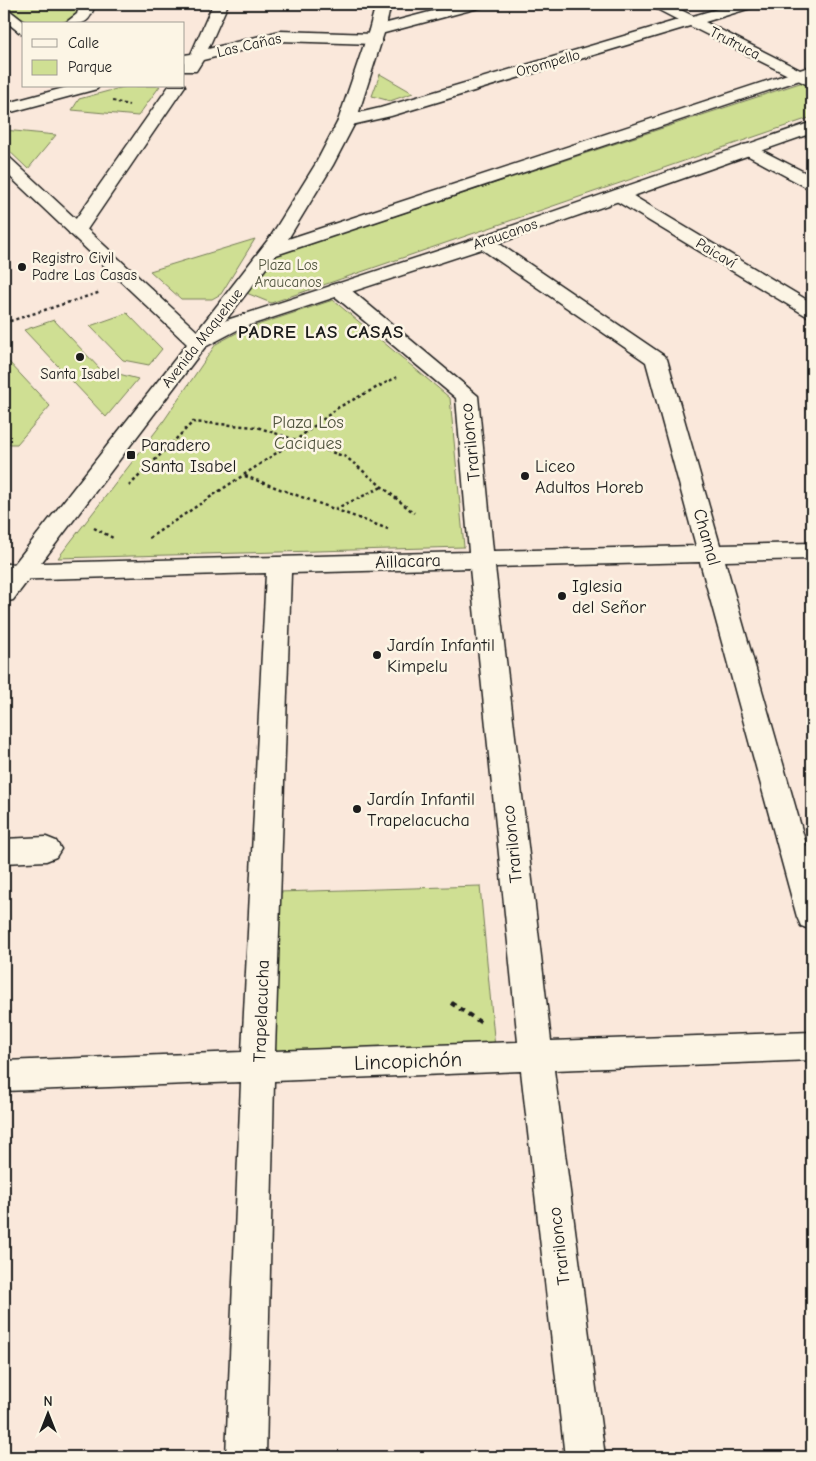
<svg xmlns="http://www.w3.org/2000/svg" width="816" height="1461" viewBox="0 0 816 1461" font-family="'Comic Neue',sans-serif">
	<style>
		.green { fill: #cfdf93; stroke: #767e58 }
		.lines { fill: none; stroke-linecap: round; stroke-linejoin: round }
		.minor-casing { stroke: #1c1c1c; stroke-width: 3 }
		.tertiary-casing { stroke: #1c1c1c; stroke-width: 3 }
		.secondary-casing { stroke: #1c1c1c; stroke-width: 3 }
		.path-far2 { stroke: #1c1c1c; stroke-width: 2; stroke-dasharray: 2.5 2.5; stroke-linecap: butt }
		.path-far1 { stroke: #1c1c1c; stroke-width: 2.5; stroke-dasharray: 3 3; stroke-linecap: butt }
		.path { stroke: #1c1c1c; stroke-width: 4; stroke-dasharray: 5 5; stroke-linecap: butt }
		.minor { fill: #fcf5e5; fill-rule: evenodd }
		.tertiary { fill: #fcf5e5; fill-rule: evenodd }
		.secondary { fill: #fcf5e5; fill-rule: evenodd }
		.poi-dot { fill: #1c1c1c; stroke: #fcf5e5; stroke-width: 2 }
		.labels { text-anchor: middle; stroke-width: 5; stroke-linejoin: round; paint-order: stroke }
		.far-street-label { font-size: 15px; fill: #1c1c1c; stroke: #fcf5e5 }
		.far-poi-label { font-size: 15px; fill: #1c1c1c; stroke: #fcf5e5; text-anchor: start }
		.far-park-label { font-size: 15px; fill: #525640; stroke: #fcf5e5 }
		.park-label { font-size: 18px; fill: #525640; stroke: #fcf5e5 }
		.street-label { font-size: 18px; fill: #1c1c1c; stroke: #fcf5e5 }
		.poi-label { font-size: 18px; fill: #1c1c1c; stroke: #fcf5e5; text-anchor: start }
		.far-district-label { font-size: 19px; font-weight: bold; letter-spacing: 1px; fill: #1c1c1c; stroke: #fcf5e5 }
		.near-street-label { font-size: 21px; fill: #1c1c1c; stroke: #fcf5e5 }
	</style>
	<rect width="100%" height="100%" fill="#fae8db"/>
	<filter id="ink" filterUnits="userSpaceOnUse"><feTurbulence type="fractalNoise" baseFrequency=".02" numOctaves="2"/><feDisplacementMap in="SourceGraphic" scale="10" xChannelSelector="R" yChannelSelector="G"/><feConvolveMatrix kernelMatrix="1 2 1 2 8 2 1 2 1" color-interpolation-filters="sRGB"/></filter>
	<g filter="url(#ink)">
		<path class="green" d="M 4,4 L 78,4 L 75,19 L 56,24 L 26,24 Z
			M 380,74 L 413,93 L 390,101 L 372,96 Z
			M 812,79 L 812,117 L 271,303 L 244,292 L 268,258 L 282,253 Z
			M 127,86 L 160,86 L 138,116 L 72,110 L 79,99 Z
			M 4,130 L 56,135 L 28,169 L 4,146 Z
			M 255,239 L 221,294 L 212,299 L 181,299 L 150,271 Z
			M 333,300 L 450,398 L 464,547 L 58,558 L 163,422 L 216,344 L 242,330 Z
			M 127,313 L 162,349 L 149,365 L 123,360 L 90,326 Z
			M 54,320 L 100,369 L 138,379 L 106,417 L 24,330 Z
			M 8,361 L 50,406 L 17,444 L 4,444 L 4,363 Z
			M 480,886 L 495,1048 L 273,1056 L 278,892 Z"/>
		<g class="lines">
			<defs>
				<path id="minor" d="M 80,4 L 95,4 C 89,25 84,24 64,24 L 77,14 Z
					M 213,4 L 228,4 L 208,49 L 280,31 L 374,34 L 380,36 L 382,39 L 380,42 L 374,44 L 280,41 L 203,60 L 196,71 L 184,71 L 184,55 L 191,54 Z
					M 460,4 L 485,4 L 482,7 L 377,35 L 372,33 L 369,30 L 372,27 Z
					M 651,4 L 669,4 L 693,16 L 734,4 L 756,4 L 754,7 L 705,22 L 812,76 L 812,87 L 690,26 L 391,116 L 347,126 L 341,125 L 338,121 L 341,117 L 380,108 L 678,20 L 653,7 Z
					M 4,9 L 9,10 L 27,24 L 24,24 L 24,34 L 19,32 L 4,20 Z
					M 184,84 L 185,86 L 84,234 L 77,236 L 70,234 L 68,230 L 169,86 L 184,86 Z
					M 71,86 L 99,86 L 97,89 L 4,114 L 4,104 Z
					M 749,144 L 812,176 L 812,188 L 806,187 L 743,153 L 740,149 L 743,145 Z
					M 619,190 L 625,191 L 812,303 L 812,317 L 805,315 L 613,199 L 610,195 L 613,191 Z
					M 484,236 L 491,238 L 663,355 L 667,359 L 720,545 L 812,543 L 812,559 L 725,561 L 812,865 L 812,930 L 801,926 L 797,917 L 700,562 L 495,567 L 551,1041 L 812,1032 L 812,1060 L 554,1070 L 605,1457 L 565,1457 L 521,1071 L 274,1081 L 266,1457 L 226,1457 L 241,1082 L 4,1091 L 4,1061 L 242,1052 L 266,573 L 4,580 L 4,564 L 469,552 L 456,398 L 331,293 L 328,289 L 331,285 L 338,283 L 345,285 L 478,396 L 493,551 L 696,546 L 646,362 L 477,246 L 474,242 L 477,238 ZM 470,568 L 518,1042 L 275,1051 L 291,573 Z
					M 46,837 L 56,841 L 61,849 L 56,857 L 46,861 L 4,863 L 4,839 Z"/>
				<path id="tertiary" d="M 376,4 L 391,4 L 385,30 L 356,121 L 333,165 L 288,239 L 812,66 L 812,76 L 276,255 L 205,347 L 198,349 L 191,347 L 188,343 L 271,236 L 315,165 L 338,121 L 369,30 Z"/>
				<path id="secondary" d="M 812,122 L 812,133 L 491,246 L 241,328 L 205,347 L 13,600 L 4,602 L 4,577 L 187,344 L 4,171 L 4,157 L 10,158 L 200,334 L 227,320 L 477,238 Z"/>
			</defs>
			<use href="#minor" class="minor-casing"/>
			<use href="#tertiary" class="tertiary-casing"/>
			<use href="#secondary" class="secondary-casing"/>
			<path class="path-far2" d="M 113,101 L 129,105"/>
			<path class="path-far1" d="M 4,323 L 101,292
				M 245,476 L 388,529
				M 129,486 L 193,422 L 257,427 L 346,457 L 414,513
				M 335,509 L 382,487
				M 94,528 L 115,539
				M 149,538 L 296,440 L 339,407 L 397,377"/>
			<path class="path" d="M 451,1003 L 480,1022"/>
			<use href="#minor" class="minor"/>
			<use href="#tertiary" class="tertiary"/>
			<use href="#secondary" class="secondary"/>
		</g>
	</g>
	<g class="poi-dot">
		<circle cx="22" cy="267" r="5"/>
		<circle cx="80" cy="357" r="5"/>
		<rect x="126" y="450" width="10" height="10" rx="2.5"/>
		<circle cx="525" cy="476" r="5"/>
		<circle cx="562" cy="596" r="5"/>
		<circle cx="377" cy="655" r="5"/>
		<circle cx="357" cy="809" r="5"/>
	</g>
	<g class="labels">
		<g class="far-street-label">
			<text transform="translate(735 43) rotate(27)" y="5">Trutruca</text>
			<text transform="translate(249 45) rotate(-13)" y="5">Las Cañas</text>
			<text transform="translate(548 63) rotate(-16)" y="5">Orompello</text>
			<text transform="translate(505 234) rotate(-19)" y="5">Araucanos</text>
			<text transform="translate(716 253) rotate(31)" y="5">Paicaví</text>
			<text transform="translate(202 338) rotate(-52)" y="5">Avenida Maquehue</text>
		</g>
		<g class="far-poi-label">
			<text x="32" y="263">Registro Civil<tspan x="32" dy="17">Padre Las Casas</tspan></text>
			<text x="80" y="379" text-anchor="middle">Santa Isabel</text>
		</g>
		<g class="far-park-label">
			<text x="288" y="270">Plaza Los<tspan x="288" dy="17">Araucanos</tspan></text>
		</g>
		<g class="park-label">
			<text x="308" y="428">Plaza Los<tspan x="308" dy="21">Caciques</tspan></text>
		</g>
		<g class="street-label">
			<text transform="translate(470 442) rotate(-96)" y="6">Trarilonco</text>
			<text transform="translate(707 537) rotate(74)" y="6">Chamal</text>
			<text transform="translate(408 561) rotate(-2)" y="6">Aillacara</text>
			<text transform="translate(512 844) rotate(-96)" y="6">Trarilonco</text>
			<text transform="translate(261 1011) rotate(-88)" y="6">Trapelacucha</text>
			<text transform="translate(559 1246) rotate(-97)" y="6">Trarilonco</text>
		</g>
		<g class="poi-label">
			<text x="141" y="451">Paradero<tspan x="141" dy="21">Santa Isabel</tspan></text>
			<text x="535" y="472">Liceo<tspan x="535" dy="21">Adultos Horeb</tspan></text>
			<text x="572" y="592">Iglesia<tspan x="572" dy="21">del Señor</tspan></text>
			<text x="387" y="651">Jardín Infantil<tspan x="387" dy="21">Kimpelu</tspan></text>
			<text x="367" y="805">Jardín Infantil<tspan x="367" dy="21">Trapelacucha</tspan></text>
		</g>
		<g class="far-district-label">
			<text x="321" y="338">PADRE LAS CASAS</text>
		</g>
		<g class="near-street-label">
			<text transform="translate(408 1061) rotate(-2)" y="7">Lincopichón</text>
		</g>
	</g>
	<rect width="816" height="1461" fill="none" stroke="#fcf5e5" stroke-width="20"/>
	<rect x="10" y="10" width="796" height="1441" fill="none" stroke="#1c1c1c" stroke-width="2" filter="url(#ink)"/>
	<rect x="22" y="22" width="162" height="65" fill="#fcf5e5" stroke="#a29e95"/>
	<rect x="32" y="39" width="25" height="8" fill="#fcf5e5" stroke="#a29e95"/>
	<text x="68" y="48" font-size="15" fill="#1c1c1c">Calle</text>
	<rect x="32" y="60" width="25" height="15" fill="#cfdf93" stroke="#a29e95"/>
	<text x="68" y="72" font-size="15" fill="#1c1c1c">Parque</text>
	<g transform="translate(48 1414)" stroke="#fcf5e5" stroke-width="4" paint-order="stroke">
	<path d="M0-4L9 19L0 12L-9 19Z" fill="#1c1c1c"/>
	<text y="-8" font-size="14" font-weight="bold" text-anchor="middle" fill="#1c1c1c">N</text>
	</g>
</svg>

*What this task involves*:
Looking at the entries above, can you reproduce exactly the lines from the one that holds "#1c1c1c; stroke-width: 2;" through the one that holds "#fcf5e5; stroke-width: 2", and only those?

*Expected answer*:
		.path-far2 { stroke: #1c1c1c; stroke-width: 2; stroke-dasharray: 2.5 2.5; stroke-linecap: butt }
		.path-far1 { stroke: #1c1c1c; stroke-width: 2.5; stroke-dasharray: 3 3; stroke-linecap: butt }
		.path { stroke: #1c1c1c; stroke-width: 4; stroke-dasharray: 5 5; stroke-linecap: butt }
		.minor { fill: #fcf5e5; fill-rule: evenodd }
		.tertiary { fill: #fcf5e5; fill-rule: evenodd }
		.secondary { fill: #fcf5e5; fill-rule: evenodd }
		.poi-dot { fill: #1c1c1c; stroke: #fcf5e5; stroke-width: 2 }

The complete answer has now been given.